**Exercise instructions:**
Once you find the line with "- water bottle [358,244,391,332]" in the data that follows, repeat it and every line after it exactly, through the line with "- coffee maker [469,211,549,344]".

START Records supplied

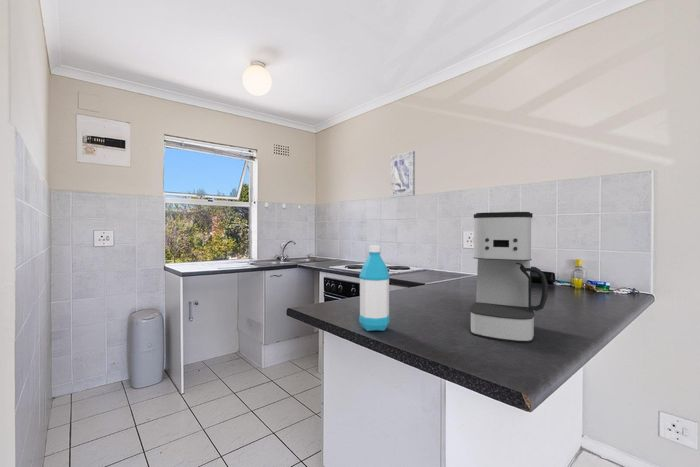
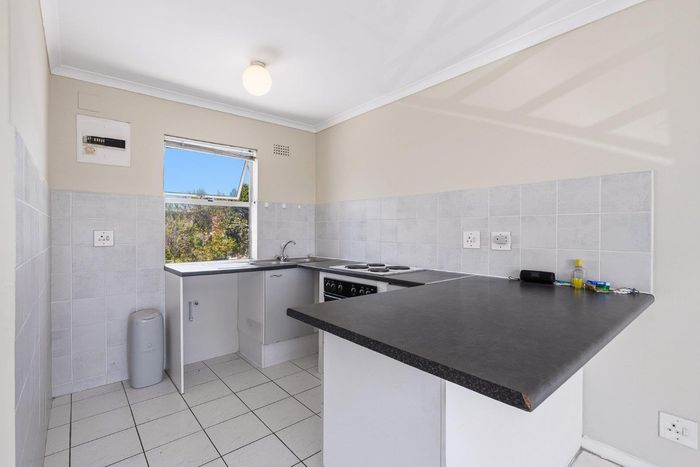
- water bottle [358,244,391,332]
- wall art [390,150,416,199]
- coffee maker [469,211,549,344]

END Records supplied
START Records supplied

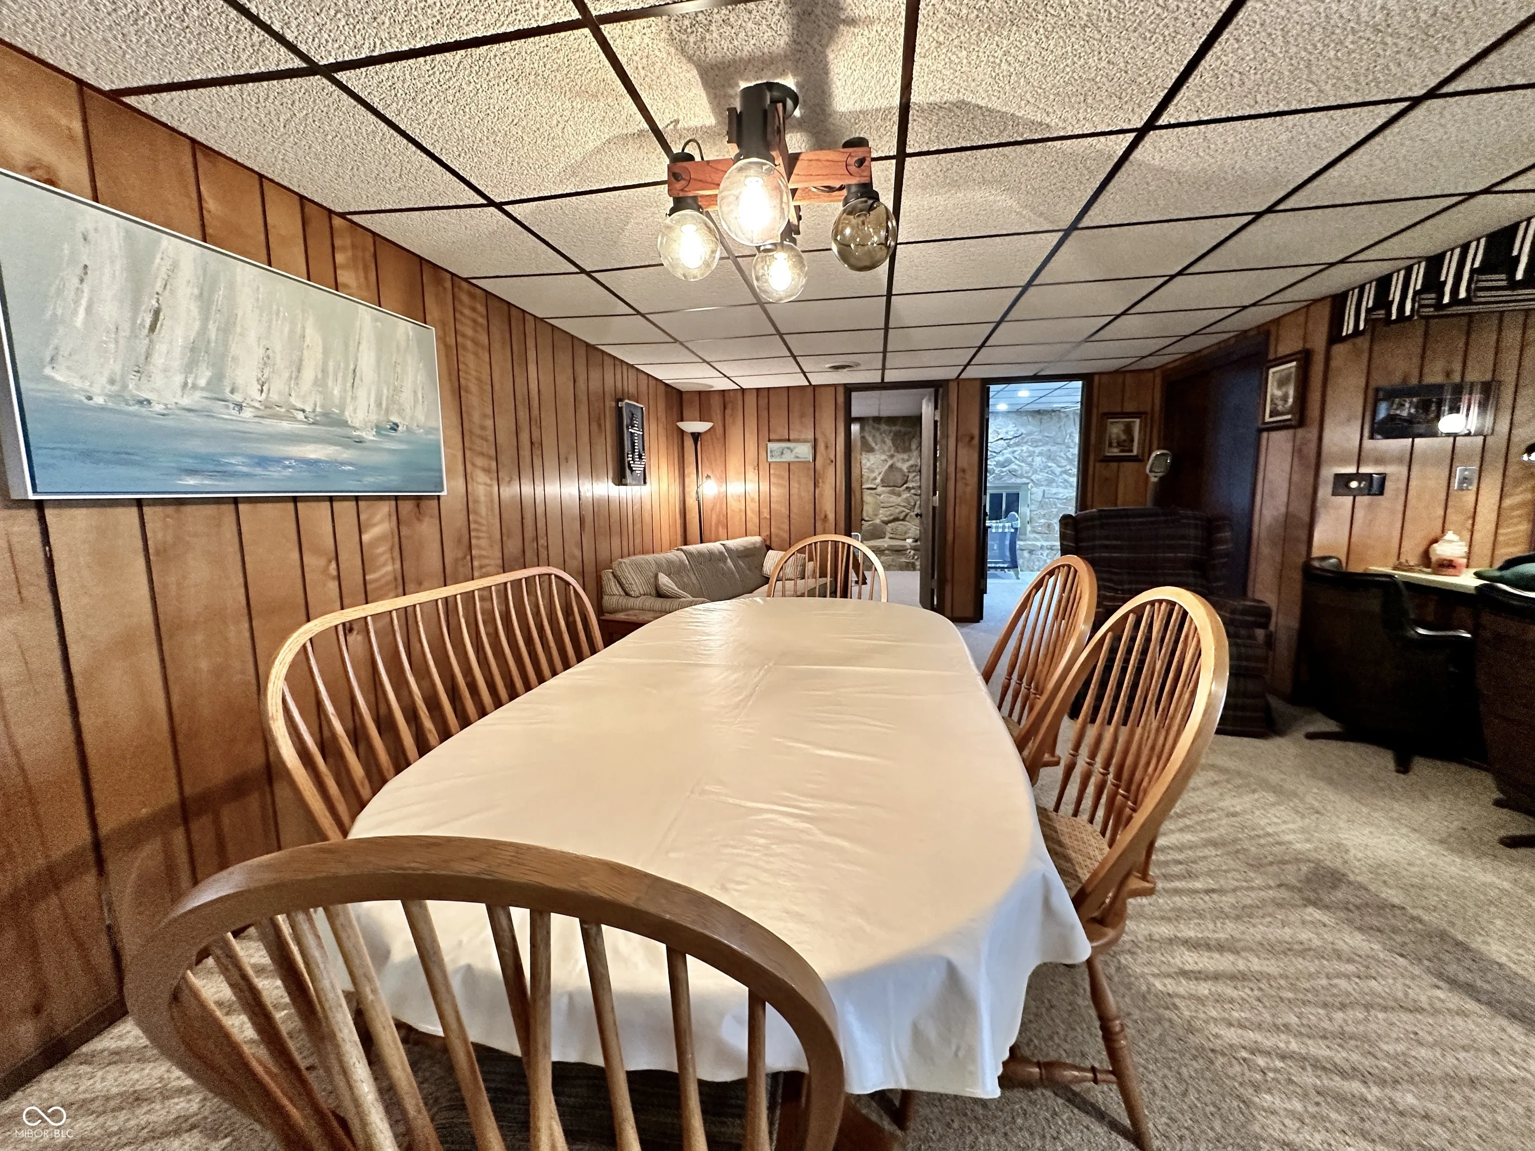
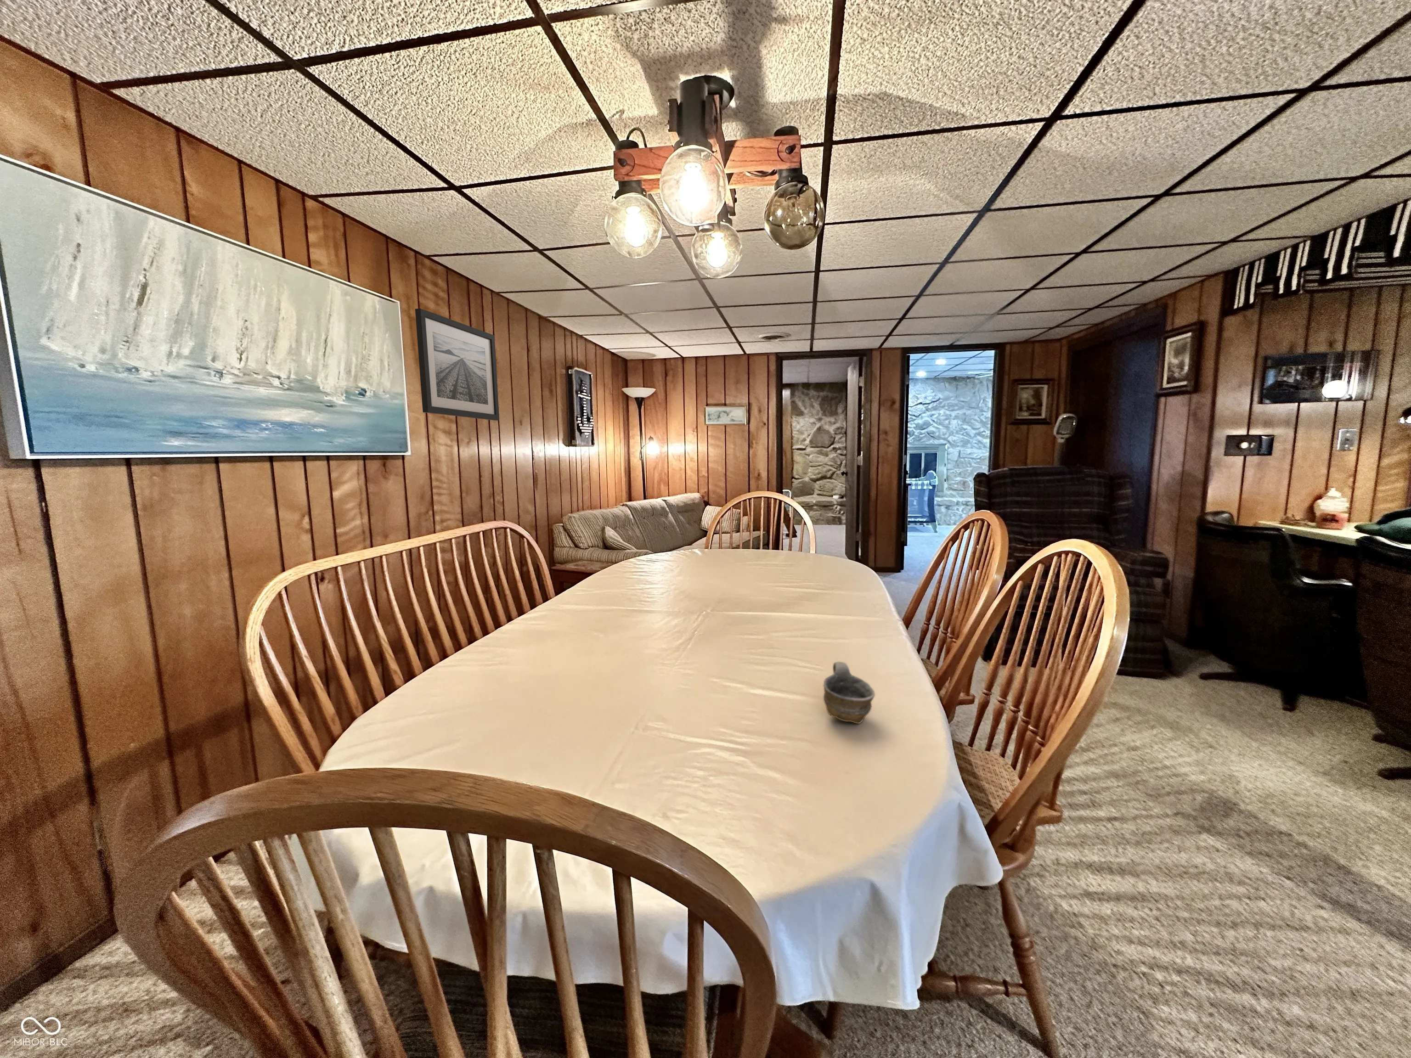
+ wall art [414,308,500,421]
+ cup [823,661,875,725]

END Records supplied

**Answer below:**
- water bottle [358,244,391,332]
- wall art [390,150,416,199]
- coffee maker [469,211,549,344]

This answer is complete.